Create a Tool-based LLM Agent from Scratch

Video Tutorial

Below is the video version of this tutorial.

https://youtu.be/oDZUgrcMAzg

Code Repository

https://github.com/zahere-dev/basic-ai-agent

The Context

Try asking these questions to ChatGPT or Claude and you will see a response that looks like below.

We know LLMs cannot access real-time information - so let's use this as problem statement for our basic AI Agent.

Before we begin - let's understand the fundamental building blocks of an agent.

An agent essentially comprises three primary components - the Models, the Tool, and the Reasoning Loop.

The model refers to the Large Language Model (LLM) at the core of the AI agent. This is the foundation of the agent's intelligence and capabilities. The LLM is trained on vast amounts of text data, allowing it to understand and generate human-like text.

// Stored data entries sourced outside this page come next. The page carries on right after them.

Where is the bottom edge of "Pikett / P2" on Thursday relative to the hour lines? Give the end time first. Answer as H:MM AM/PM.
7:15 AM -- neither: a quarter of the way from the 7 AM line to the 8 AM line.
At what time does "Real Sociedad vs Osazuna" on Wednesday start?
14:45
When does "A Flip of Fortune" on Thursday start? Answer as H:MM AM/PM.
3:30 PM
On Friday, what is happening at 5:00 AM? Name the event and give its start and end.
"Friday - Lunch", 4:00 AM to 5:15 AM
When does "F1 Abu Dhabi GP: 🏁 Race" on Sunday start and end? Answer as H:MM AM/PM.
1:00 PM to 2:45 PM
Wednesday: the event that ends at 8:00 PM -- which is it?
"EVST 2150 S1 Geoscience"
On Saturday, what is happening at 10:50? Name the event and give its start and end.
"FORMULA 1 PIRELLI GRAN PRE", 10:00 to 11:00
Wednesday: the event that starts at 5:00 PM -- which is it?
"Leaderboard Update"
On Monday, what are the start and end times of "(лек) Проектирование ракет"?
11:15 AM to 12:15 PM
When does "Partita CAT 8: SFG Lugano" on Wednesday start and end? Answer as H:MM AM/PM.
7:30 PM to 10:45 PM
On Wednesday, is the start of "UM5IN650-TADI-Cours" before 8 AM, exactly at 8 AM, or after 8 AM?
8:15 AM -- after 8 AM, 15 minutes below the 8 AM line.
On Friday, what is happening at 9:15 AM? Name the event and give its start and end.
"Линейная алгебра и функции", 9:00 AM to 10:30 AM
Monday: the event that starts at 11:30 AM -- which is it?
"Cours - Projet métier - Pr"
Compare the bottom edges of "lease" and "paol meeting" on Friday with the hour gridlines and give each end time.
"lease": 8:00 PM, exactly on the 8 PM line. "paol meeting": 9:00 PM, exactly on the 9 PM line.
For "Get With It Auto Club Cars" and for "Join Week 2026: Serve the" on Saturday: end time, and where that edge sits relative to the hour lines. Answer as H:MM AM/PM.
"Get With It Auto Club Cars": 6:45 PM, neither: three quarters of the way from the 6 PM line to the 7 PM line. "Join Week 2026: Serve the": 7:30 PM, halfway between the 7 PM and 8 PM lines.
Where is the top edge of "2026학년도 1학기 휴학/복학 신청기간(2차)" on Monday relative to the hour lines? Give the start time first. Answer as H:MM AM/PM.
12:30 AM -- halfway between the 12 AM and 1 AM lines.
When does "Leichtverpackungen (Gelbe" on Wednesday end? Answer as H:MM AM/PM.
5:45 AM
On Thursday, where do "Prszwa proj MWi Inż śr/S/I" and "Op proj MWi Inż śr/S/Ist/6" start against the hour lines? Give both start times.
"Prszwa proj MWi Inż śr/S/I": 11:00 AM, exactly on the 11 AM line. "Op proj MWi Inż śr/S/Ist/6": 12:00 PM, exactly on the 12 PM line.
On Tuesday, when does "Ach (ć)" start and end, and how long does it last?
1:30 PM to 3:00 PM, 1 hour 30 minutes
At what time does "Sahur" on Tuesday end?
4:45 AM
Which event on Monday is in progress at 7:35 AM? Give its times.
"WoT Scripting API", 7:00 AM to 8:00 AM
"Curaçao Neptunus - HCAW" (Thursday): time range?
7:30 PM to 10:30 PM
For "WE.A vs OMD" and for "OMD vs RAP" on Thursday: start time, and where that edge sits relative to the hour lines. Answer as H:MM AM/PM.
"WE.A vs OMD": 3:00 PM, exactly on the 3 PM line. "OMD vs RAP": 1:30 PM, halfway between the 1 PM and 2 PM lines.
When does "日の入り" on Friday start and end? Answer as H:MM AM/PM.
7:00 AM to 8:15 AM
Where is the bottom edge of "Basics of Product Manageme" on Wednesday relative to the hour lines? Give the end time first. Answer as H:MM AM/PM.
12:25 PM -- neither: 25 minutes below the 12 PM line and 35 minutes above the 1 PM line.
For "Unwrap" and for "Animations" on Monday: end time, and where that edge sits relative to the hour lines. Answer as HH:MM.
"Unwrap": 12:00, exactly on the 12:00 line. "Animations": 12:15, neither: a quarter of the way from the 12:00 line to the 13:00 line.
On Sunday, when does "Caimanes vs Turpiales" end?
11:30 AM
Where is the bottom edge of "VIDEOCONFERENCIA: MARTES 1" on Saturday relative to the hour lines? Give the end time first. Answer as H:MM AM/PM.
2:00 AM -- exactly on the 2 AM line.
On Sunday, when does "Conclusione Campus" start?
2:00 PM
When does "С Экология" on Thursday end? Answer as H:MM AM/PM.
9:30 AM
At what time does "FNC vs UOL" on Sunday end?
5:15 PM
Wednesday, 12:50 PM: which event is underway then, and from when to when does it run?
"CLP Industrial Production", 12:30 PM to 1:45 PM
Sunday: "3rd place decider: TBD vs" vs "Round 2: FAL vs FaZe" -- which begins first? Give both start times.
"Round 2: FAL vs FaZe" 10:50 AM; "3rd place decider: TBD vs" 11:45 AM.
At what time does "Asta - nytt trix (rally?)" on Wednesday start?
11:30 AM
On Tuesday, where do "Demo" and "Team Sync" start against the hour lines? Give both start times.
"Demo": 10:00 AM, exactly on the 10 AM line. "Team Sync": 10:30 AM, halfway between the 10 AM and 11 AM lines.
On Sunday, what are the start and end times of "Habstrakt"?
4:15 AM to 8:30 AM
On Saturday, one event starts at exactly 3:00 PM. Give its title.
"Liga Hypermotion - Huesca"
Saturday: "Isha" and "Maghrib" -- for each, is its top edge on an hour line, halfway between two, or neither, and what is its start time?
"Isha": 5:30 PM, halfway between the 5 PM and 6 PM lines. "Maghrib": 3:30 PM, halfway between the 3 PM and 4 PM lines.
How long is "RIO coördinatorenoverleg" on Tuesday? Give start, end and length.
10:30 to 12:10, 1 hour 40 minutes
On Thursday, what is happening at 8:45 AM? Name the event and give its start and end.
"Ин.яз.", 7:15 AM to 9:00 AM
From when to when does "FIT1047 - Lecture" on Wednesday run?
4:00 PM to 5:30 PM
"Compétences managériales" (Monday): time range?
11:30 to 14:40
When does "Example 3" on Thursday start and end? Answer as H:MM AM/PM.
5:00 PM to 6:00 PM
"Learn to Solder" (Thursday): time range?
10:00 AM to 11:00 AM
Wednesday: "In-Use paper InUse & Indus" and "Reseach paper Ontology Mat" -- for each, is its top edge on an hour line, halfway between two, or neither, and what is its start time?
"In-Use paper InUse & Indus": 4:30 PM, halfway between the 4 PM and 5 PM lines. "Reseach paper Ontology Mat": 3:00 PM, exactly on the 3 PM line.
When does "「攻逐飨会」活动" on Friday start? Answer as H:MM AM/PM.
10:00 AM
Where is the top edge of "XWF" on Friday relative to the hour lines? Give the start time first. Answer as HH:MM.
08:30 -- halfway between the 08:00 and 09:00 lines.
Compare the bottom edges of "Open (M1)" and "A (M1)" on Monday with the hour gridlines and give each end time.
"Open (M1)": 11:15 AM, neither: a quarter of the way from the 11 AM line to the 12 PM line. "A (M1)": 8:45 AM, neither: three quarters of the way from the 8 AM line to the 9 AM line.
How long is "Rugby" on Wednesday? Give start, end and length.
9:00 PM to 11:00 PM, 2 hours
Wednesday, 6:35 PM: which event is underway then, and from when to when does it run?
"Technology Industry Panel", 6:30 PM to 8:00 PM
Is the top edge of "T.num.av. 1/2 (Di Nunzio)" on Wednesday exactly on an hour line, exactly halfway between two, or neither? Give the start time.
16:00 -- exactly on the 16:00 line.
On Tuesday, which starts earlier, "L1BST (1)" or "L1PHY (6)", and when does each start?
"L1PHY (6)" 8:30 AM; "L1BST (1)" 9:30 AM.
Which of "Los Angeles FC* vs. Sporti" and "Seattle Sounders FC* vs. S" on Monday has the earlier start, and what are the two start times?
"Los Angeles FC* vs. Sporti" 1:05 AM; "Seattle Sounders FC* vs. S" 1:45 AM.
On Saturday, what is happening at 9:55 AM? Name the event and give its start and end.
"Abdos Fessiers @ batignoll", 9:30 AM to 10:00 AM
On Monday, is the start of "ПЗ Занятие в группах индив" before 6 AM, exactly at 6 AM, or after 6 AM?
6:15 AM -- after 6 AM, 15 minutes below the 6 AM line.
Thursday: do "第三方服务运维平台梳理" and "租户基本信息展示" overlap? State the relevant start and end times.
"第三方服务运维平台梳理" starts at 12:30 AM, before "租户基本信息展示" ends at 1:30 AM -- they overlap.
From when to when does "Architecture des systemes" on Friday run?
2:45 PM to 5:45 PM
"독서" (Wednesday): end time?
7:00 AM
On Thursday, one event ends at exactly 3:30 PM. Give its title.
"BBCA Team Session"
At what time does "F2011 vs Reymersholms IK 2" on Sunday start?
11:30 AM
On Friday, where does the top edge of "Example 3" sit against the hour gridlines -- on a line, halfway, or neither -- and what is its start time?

It provides the agent with knowledge, language understanding, and the ability to process complex instructions.

Tools are specific functions or capabilities that the AI agent can use to interact with its environment or perform tasks

The reasoning loop is the iterative process that allows the agent to make decisions, solve problems, and accomplish tasks.

In the context of our use case, the following is how the 3 components would work together.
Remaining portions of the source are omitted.